§ RECORDED DATA:
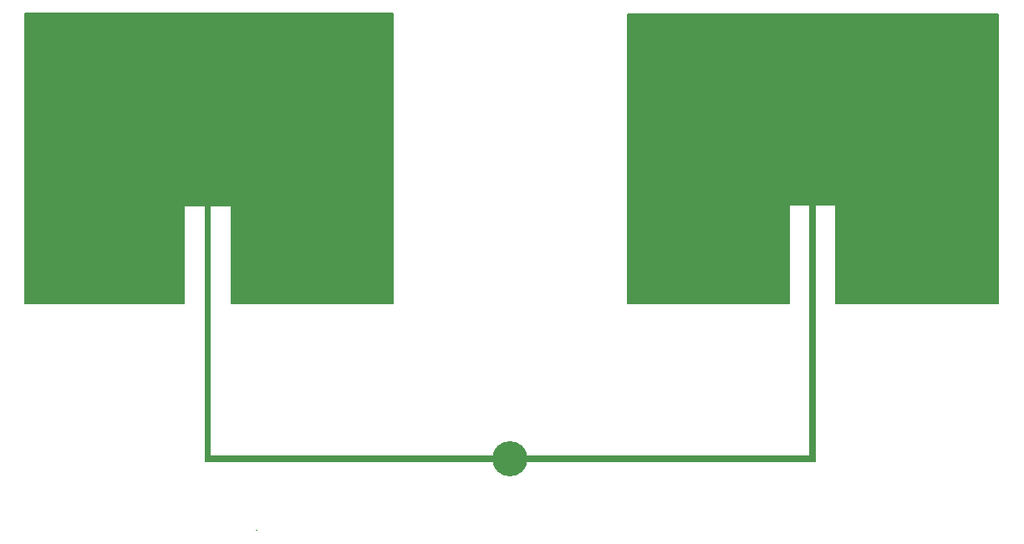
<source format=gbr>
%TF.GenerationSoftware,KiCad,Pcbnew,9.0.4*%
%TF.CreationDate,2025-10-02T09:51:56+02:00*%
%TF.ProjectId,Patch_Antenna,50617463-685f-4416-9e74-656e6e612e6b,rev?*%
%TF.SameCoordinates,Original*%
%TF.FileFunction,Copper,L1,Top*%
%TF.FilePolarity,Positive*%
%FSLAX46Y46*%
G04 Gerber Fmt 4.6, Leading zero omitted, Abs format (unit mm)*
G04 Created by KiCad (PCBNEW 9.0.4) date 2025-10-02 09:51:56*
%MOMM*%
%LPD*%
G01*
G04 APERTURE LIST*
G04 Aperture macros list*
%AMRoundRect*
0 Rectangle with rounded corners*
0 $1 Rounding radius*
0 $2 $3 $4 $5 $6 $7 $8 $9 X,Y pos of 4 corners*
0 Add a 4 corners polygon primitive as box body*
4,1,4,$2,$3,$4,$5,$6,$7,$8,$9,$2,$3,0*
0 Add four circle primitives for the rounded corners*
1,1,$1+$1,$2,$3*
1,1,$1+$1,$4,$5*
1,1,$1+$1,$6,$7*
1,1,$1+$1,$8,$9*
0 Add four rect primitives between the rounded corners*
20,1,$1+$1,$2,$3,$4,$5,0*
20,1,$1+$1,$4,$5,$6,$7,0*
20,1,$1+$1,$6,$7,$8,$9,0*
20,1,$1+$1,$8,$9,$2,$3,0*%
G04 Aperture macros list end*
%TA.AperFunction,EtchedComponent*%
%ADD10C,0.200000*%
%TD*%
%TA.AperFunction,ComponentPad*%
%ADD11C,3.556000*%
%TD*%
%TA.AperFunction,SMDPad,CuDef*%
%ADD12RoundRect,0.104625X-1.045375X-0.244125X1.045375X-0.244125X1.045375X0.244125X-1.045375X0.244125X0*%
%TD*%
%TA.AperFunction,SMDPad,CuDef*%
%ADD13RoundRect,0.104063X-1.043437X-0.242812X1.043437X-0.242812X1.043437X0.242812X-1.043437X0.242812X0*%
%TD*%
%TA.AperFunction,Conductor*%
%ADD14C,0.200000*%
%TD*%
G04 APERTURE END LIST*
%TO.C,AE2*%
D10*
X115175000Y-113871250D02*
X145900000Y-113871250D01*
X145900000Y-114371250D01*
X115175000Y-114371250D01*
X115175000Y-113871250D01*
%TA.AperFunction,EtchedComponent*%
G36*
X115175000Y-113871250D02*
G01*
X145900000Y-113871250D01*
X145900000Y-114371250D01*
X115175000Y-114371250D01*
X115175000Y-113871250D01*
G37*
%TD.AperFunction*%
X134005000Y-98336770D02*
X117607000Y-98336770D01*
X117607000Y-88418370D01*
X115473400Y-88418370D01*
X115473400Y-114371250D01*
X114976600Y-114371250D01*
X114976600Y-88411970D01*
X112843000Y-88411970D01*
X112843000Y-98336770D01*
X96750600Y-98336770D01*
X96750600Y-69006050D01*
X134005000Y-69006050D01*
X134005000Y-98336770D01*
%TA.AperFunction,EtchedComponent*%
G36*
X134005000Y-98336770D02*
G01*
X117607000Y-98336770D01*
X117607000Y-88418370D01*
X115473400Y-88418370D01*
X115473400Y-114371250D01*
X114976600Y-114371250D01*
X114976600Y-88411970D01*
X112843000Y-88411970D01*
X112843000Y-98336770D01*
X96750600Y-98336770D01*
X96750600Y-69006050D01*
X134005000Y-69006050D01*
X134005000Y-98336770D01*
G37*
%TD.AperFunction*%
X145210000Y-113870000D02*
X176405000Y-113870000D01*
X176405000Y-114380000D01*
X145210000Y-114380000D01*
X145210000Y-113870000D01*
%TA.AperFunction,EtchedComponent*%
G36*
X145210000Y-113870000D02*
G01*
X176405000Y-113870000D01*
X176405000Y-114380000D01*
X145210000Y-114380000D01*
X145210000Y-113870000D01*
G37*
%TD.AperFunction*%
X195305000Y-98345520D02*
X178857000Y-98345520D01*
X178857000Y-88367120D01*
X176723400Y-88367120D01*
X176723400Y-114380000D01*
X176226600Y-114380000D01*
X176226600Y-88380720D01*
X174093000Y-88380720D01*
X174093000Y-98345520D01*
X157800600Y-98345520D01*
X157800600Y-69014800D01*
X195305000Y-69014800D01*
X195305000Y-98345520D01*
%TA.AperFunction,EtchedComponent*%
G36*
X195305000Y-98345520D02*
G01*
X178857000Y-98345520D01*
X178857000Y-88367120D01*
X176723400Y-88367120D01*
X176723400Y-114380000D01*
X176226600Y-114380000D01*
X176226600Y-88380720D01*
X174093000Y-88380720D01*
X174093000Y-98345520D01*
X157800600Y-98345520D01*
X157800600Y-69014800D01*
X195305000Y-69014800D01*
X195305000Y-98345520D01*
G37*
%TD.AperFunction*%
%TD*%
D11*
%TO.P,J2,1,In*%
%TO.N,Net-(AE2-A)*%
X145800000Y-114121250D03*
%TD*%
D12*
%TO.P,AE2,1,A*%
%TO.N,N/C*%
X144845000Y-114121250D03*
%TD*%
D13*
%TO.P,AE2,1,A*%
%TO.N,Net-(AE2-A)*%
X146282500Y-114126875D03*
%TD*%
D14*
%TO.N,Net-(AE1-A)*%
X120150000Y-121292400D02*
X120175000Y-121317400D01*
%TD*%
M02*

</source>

==

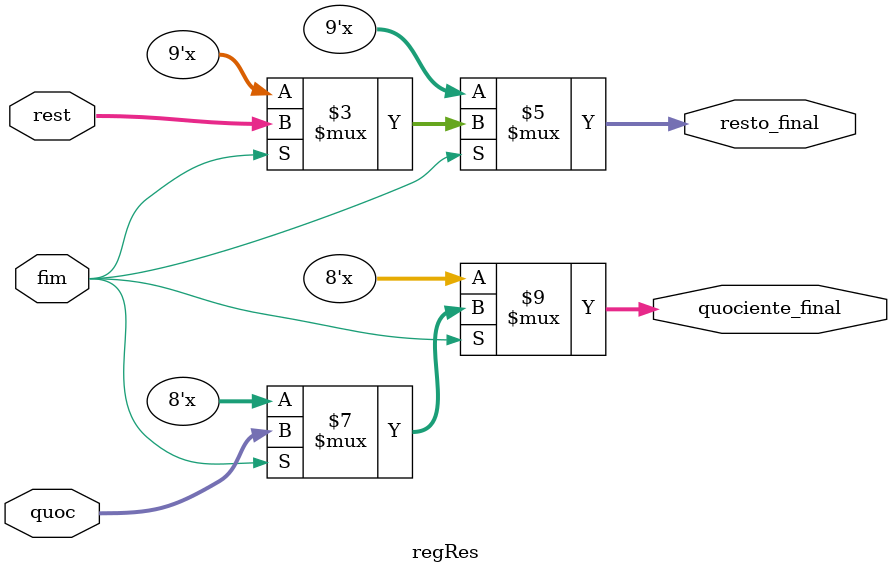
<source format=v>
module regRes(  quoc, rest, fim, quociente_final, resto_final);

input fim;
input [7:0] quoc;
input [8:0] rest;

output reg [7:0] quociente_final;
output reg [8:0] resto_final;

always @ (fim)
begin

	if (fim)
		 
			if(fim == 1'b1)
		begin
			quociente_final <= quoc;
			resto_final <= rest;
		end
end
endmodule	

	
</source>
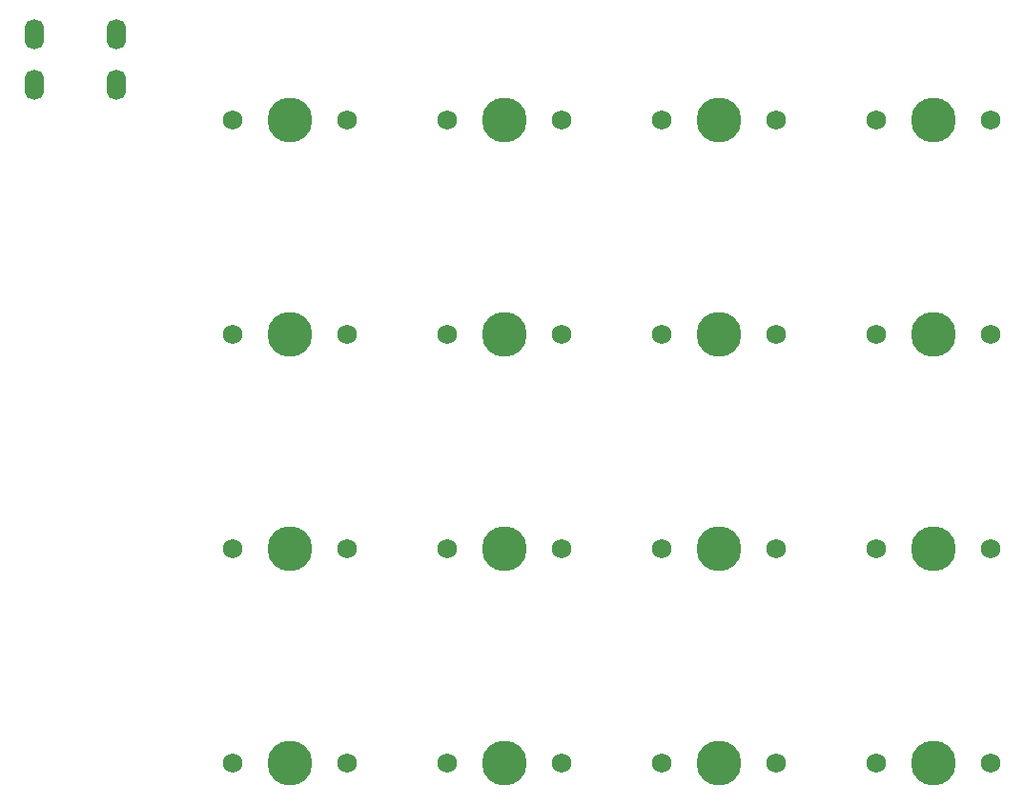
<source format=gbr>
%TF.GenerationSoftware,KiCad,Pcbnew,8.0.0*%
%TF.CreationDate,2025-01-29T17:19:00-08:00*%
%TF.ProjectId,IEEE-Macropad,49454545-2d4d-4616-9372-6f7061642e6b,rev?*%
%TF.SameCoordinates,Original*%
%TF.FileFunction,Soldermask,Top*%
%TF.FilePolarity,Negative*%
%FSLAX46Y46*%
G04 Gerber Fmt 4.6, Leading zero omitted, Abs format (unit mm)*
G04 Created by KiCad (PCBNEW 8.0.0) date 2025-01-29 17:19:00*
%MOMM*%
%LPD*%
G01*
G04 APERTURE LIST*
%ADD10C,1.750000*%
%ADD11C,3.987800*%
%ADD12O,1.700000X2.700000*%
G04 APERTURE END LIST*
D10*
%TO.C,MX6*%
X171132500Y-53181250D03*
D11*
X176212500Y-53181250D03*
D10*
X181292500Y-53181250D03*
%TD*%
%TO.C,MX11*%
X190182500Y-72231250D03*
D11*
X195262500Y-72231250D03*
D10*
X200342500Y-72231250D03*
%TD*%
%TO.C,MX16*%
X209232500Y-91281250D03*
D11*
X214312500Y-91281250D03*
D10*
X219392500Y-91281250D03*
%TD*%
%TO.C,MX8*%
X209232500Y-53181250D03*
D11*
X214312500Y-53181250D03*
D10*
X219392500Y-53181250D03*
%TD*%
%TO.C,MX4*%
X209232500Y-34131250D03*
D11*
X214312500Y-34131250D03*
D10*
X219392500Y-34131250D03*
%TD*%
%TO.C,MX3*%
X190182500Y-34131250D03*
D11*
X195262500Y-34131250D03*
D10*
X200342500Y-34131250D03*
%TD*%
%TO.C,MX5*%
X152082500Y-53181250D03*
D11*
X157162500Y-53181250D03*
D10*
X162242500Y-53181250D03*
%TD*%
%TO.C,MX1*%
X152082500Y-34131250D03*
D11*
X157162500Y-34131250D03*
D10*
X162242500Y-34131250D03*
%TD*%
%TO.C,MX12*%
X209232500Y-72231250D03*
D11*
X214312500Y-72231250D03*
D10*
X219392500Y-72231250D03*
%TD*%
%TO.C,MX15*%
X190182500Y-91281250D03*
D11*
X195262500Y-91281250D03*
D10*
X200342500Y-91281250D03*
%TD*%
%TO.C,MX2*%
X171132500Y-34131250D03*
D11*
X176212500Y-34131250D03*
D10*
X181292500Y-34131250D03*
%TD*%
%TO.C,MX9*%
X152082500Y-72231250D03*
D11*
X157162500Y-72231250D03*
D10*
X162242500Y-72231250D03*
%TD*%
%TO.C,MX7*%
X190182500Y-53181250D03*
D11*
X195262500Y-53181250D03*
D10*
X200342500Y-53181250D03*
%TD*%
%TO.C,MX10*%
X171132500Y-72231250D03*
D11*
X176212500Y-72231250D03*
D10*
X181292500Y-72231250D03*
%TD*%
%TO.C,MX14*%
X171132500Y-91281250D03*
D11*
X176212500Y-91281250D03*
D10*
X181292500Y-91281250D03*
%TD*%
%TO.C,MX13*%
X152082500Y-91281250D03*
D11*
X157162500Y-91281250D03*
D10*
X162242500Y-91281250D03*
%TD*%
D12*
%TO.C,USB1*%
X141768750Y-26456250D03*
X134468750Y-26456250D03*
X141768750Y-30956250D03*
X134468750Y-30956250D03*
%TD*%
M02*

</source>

§ WORK REQUEST: Report every line of the data in which "FileFunction" appears.

§ RESULT FOR THIS TASK:
%TF.FileFunction,Copper,L1,Top*%
%TF.FileFunction,Soldermask,Top*%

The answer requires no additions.